DIRECTIVE:
Everything in the entries below except the pictures must be returned exactly.

AVAILABLE DATA:
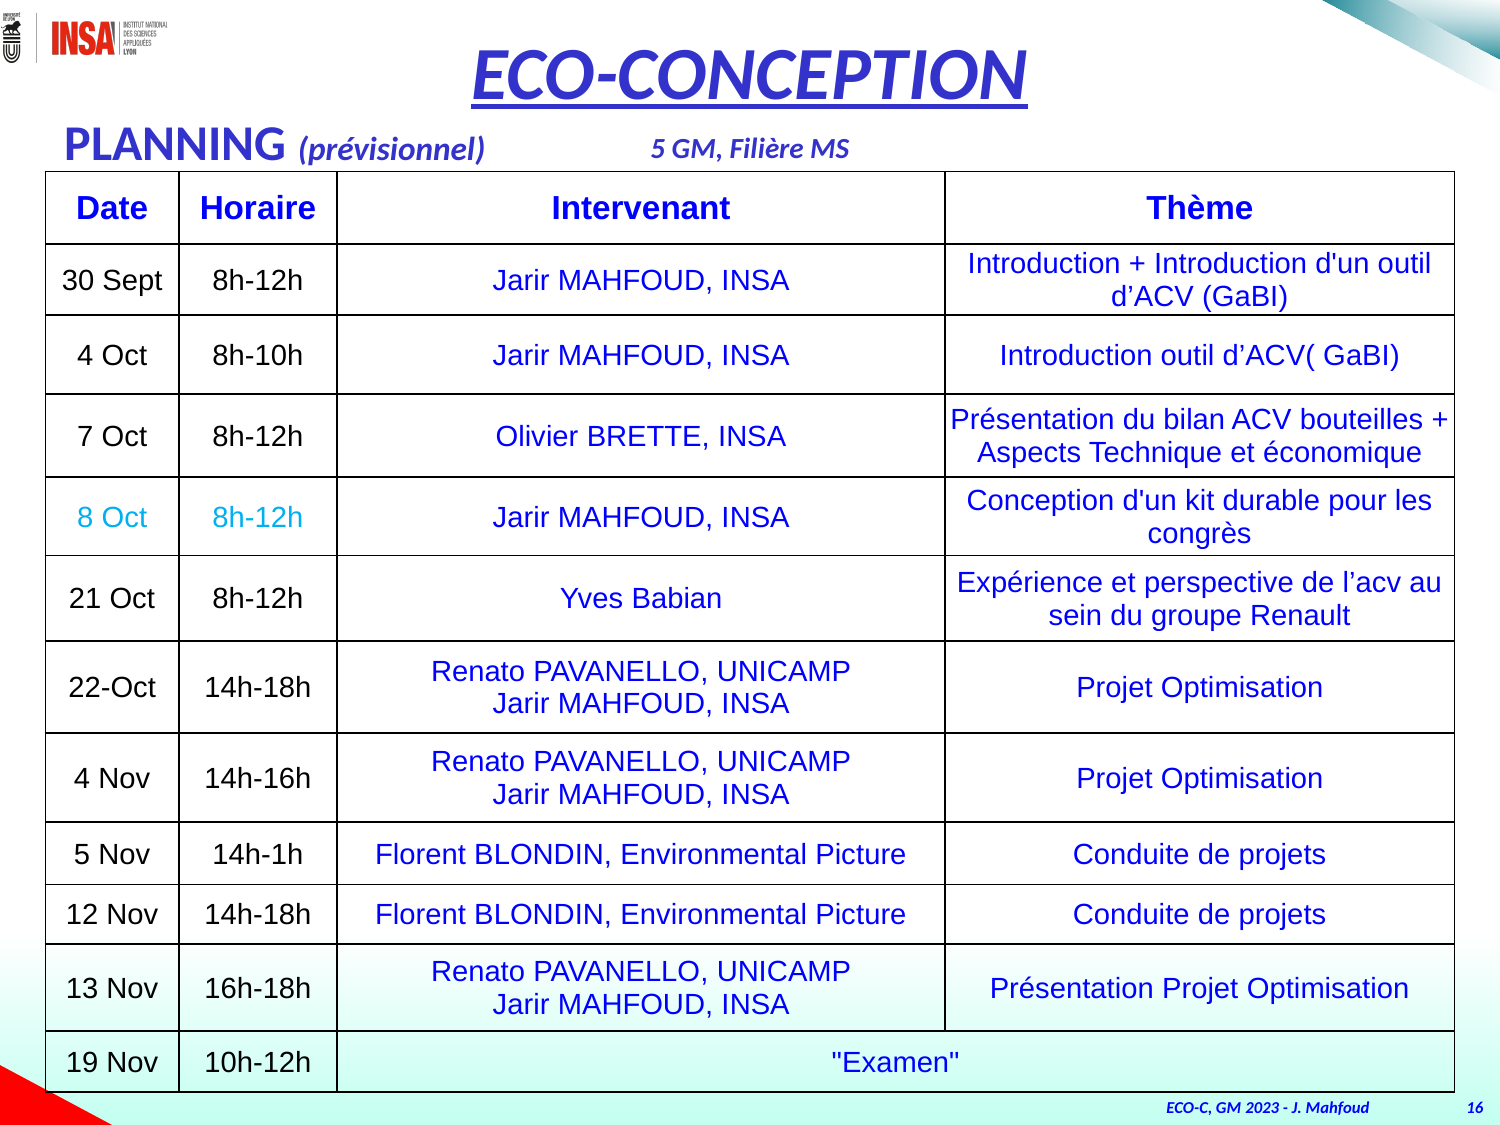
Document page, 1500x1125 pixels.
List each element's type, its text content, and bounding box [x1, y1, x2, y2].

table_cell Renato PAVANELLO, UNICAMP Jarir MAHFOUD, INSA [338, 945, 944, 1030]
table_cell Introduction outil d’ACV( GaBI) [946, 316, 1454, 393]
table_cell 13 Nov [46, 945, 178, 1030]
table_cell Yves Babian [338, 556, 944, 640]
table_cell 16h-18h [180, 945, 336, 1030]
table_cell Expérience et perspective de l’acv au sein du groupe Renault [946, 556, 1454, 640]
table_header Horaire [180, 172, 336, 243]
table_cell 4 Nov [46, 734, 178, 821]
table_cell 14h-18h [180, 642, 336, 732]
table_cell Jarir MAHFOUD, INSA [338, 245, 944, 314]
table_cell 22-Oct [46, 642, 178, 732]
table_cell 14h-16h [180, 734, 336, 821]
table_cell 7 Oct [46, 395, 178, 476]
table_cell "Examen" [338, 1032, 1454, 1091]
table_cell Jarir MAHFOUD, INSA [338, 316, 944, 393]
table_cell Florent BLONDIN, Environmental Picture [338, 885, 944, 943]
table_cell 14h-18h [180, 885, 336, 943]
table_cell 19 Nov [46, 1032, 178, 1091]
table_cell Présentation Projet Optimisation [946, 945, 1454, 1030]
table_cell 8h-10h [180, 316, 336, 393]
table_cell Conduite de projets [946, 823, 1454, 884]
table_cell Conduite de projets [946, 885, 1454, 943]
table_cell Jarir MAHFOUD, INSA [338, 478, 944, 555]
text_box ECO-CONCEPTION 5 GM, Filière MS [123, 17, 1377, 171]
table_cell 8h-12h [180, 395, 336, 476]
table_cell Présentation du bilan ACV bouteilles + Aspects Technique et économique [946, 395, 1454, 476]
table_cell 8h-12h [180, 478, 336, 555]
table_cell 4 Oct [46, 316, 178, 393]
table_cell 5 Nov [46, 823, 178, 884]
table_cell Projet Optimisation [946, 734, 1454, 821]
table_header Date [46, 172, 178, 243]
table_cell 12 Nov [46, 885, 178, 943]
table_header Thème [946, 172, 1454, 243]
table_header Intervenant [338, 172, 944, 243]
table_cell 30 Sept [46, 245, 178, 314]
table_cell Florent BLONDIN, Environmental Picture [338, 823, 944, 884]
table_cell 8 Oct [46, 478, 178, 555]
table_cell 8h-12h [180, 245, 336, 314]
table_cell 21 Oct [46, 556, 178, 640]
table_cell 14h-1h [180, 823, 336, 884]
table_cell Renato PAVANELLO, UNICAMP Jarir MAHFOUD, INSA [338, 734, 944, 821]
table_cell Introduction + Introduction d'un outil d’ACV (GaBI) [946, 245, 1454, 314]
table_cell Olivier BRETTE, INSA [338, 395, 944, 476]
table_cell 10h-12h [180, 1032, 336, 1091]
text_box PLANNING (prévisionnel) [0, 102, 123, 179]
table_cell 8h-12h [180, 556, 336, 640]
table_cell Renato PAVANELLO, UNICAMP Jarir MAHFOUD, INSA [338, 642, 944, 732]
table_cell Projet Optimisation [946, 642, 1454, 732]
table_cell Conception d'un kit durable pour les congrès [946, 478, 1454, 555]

THE ANSWER:
Document page, 1500x1125 pixels.
List each element's type, its text content, and bounding box [x1, y1, x2, y2].

table_cell Renato PAVANELLO, UNICAMP Jarir MAHFOUD, INSA [338, 945, 944, 1030]
table_cell Introduction outil d’ACV( GaBI) [946, 316, 1454, 393]
table_cell 13 Nov [46, 945, 178, 1030]
table_cell Yves Babian [338, 556, 944, 640]
table_cell 16h-18h [180, 945, 336, 1030]
table_cell Expérience et perspective de l’acv au sein du groupe Renault [946, 556, 1454, 640]
table_header Horaire [180, 172, 336, 243]
table_cell 4 Nov [46, 734, 178, 821]
table_cell 14h-18h [180, 642, 336, 732]
table_cell Jarir MAHFOUD, INSA [338, 245, 944, 314]
table_cell 22-Oct [46, 642, 178, 732]
table_cell 14h-16h [180, 734, 336, 821]
table_cell 7 Oct [46, 395, 178, 476]
table_cell "Examen" [338, 1032, 1454, 1091]
table_cell Jarir MAHFOUD, INSA [338, 316, 944, 393]
table_cell Florent BLONDIN, Environmental Picture [338, 885, 944, 943]
table_cell 14h-18h [180, 885, 336, 943]
table_cell 19 Nov [46, 1032, 178, 1091]
table_cell Présentation Projet Optimisation [946, 945, 1454, 1030]
table_cell 8h-10h [180, 316, 336, 393]
table_cell Conduite de projets [946, 823, 1454, 884]
table_cell Conduite de projets [946, 885, 1454, 943]
table_cell Jarir MAHFOUD, INSA [338, 478, 944, 555]
text_box ECO-CONCEPTION 5 GM, Filière MS [123, 17, 1377, 171]
table_cell 8h-12h [180, 395, 336, 476]
table_cell Présentation du bilan ACV bouteilles + Aspects Technique et économique [946, 395, 1454, 476]
table_cell 8h-12h [180, 478, 336, 555]
table_cell 4 Oct [46, 316, 178, 393]
table_cell 5 Nov [46, 823, 178, 884]
table_cell Projet Optimisation [946, 734, 1454, 821]
table_header Date [46, 172, 178, 243]
table_cell 12 Nov [46, 885, 178, 943]
table_header Thème [946, 172, 1454, 243]
table_header Intervenant [338, 172, 944, 243]
table_cell 30 Sept [46, 245, 178, 314]
table_cell Florent BLONDIN, Environmental Picture [338, 823, 944, 884]
table_cell 8 Oct [46, 478, 178, 555]
table_cell 8h-12h [180, 245, 336, 314]
table_cell 21 Oct [46, 556, 178, 640]
table_cell 14h-1h [180, 823, 336, 884]
table_cell Renato PAVANELLO, UNICAMP Jarir MAHFOUD, INSA [338, 734, 944, 821]
table_cell Introduction + Introduction d'un outil d’ACV (GaBI) [946, 245, 1454, 314]
table_cell Olivier BRETTE, INSA [338, 395, 944, 476]
table_cell 10h-12h [180, 1032, 336, 1091]
text_box PLANNING (prévisionnel) [0, 102, 123, 179]
table_cell 8h-12h [180, 556, 336, 640]
table_cell Renato PAVANELLO, UNICAMP Jarir MAHFOUD, INSA [338, 642, 944, 732]
table_cell Projet Optimisation [946, 642, 1454, 732]
table_cell Conception d'un kit durable pour les congrès [946, 478, 1454, 555]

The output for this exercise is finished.